Scientific accuracy
Interesting article at HMS Beagle on scientific accuracy in movies and TV—covers some of the same ground all such articles cover, but talks with (among others) a comparative anatomist who offers consulting services for people doing computer animation.
(You may have to register (for free) with BioMedNet to get to that page. I registered a while back, and the only mail I've received as a result is their regular "issue now live" mailing, which you can opt out of if you're less lazy than I am.)
HMS Beagle, btw, also carries original science fiction.

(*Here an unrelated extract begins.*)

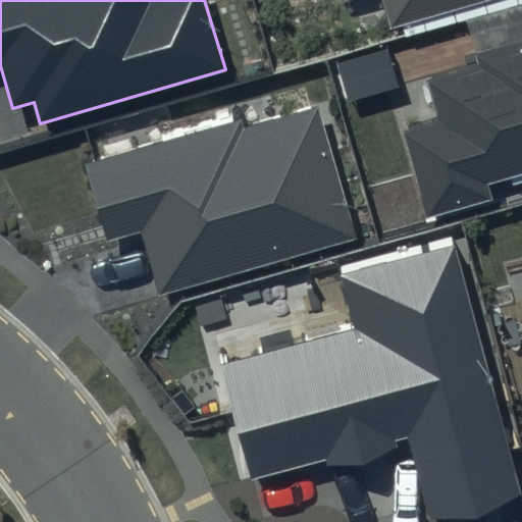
[(380,0),(389,30),(487,0),(380,0)]
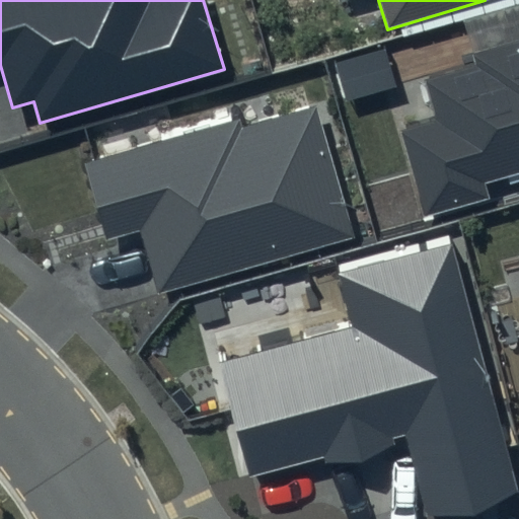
[(437,122),(403,131),(427,211),(487,194),(483,182),(518,171),(518,38),(470,52),(475,67),(425,81),(437,122)]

It's interesting: I don't tend to care about the precise accuracy of things I'm not familiar with, but I care a lot about it in areas I am familiar with. For Strange Horizons stories, I try hard to make them as scientifically plausible as possible. That article quotes a Michael Crichton piece in which Crichton says: "In a story like Jurassic Park, to complain of inaccuracy is downright weird. Nobody can make a dinosaur. Therefore, the story is a fantasy. How can accuracy have any meaning in a fantasy?" I think he's way off-base. All fiction is fictional by definition; what I want is not reality, but verisimilitude. There's a big difference for me between a story that doesn't contradict anything we know about science, a story clearly set in another universe that follows its own internally consistent scientific rules, and a story that appears to be set in our universe but relies heavily on violating known science.
I have no problem in some cases with vague hand-waving; I almost always prefer that to precise but nonsensical technobabble. "I fixed up the engines" is fine with me; "I reversed the polarity of the neutron flux" is ridiculous.
...I just found out that the use of that phrase on Star Trek is actually an in-joke reference to its use on Dr. Who. That makes it much more forgiveable. If you're ever in need of an explanation for a Star Trek phenomenon, btw, you might try some technobabble explanations.